Ignatova was added to the FBI’s ‘Most Wanted List‘ in June 2022 and remains to date the most wanted woman in the world, with a reward of up to $250,000 USD (£196,000) on offer for information leading to her arrest.
She was also reportedly married to a German lawyer called Björn Strehl, with whom she had a daughter in 2016.
What happened to Ruja Ignatova?
With the self-proclaimed ‘cryptoqueen’ still missing almost seven years on from her last confirmed sighting, there have been numerous theories about where she may be or what has happened to her.
For years after her disappearance – and still, depending on who you talk to – Ignatova was rumoured to be on the run.
In 2019, the BBC reported a multi-level marketing kingpin Igor Alberts said he’d heard she had Russian and Ukrainian passports, which she was using to travel back and forth between Russia and Dubai.
The BBC have also chased leads of varying credibility over the years alleging that the fraudster had been sighted everywhere from Athens to Bucharest to Frankfurt, likely staying hidden with help from some combination of plastic surgery, fake identities, and expensive private security linked to the Bulgarian underworld.
Ignatova’s brother reportedly alleged that his sister had also misled him, and that she had disappeared after getting hold of a “big passport” and asking him to get her plane tickets to Vienna and then Athens.
That would appear to line up her last confirmed movements – being the Ryanair flight from Sofia to Athens in 2017 – as well as with a consensus among some investigators that she had been traveling around Greece as recently as 2022.
Yet recent reports suggest she may have been murdered, allegedly by major Bulgarian organised crime figure Hristoforos Nikos Amanatidis, more commonly known as Taki, who is understood to have served at one point as Ignatova’s head of personal security.

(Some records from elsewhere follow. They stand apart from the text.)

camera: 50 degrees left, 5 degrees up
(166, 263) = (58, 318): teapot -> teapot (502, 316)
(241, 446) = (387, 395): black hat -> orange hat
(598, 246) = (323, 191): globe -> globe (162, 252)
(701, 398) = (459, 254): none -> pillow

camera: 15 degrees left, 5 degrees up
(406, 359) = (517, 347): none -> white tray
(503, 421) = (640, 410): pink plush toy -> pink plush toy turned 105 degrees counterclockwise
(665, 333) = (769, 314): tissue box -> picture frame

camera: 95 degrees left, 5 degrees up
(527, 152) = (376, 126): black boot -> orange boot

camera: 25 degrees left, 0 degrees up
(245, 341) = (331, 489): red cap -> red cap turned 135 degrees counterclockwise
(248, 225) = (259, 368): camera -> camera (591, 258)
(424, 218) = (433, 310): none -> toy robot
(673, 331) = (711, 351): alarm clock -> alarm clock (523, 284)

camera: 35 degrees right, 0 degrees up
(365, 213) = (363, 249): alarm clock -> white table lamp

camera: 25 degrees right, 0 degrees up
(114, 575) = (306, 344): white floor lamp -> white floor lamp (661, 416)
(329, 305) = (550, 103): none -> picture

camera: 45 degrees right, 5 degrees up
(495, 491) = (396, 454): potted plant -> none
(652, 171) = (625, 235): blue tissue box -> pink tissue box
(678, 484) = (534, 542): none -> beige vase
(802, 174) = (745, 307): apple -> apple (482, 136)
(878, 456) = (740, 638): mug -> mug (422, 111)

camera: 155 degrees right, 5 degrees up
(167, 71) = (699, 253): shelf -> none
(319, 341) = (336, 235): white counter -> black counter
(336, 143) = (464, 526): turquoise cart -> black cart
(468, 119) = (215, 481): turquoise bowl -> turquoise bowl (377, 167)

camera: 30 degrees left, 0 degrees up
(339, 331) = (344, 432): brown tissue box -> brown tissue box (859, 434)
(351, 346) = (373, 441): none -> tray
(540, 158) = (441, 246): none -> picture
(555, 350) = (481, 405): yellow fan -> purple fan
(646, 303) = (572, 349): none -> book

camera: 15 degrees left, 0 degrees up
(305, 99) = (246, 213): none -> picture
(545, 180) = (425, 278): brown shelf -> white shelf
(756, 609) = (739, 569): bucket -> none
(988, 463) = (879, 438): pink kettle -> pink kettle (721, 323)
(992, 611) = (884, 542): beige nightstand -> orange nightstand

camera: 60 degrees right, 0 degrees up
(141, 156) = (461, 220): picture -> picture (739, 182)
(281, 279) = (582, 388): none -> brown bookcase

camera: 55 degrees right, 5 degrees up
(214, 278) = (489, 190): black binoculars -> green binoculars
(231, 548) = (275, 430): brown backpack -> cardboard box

Leaked Europol documents – shared with the BBC by former spy Frank Schneider, an adviser to Ignatova, who has also since disappeared – have shown that Bulgarian police established connections between the two prior to Ignatova’s 2017 disappearance. Meanwhile, a retired US Internal Revenue Service investigator, Richard Reinhardt, recently named Taki as a key character of interest for the first time.
Former Bulgarian deputy minister Ivan Hristanov has described Taki – who is believed to be living in Dubai – as the “head of the mafia” in Bulgaria and “the ghost”, adding: “You’ll never see him. You only hear about him. He’s talking to you through other people. If you don’t listen, you just disappear from Earth”.
Bulgarian investigative journalists at the news outlet bird.bg meanwhile published details of a police report found at the home of a murdered Bulgarian police officer, which reportedly held details of a police informant overhearing Taki’s brother-in-law drunkenly revealing that Ignatova had been murdered in late 2018, on Taki’s orders.
It was alleged that her body was dismembered and dumped from a yacht into the Ionian Sea.
The bird.bg journalists, namely Dimitar Stoyanov, said associates of Taki, including Krasimir ‘Kuro’ Kamenov – who was assassinated by as yet unknown assailants in 2023 – believed this to be a credible theory, as Ignatova had reportedly become a liability to the suspected crime boss.
Mr Reinhardt says he believes Ignatova is likely dead and that the details of the allegations linking her death to Taki fits with the operations of drug cartels.
But he added that the FBI “don’t just keep people in [the] Top Ten [Most Wanted] list for fun” and that someone would only be removed from that list if there was “definitive proof” they were dead.
The BBC also reports that some of its tips and reported sightings of Ignatova have been received from credible sources in the years since that alleged 2018 killing, casting further doubt on the theory that she has been murdered and may never be found.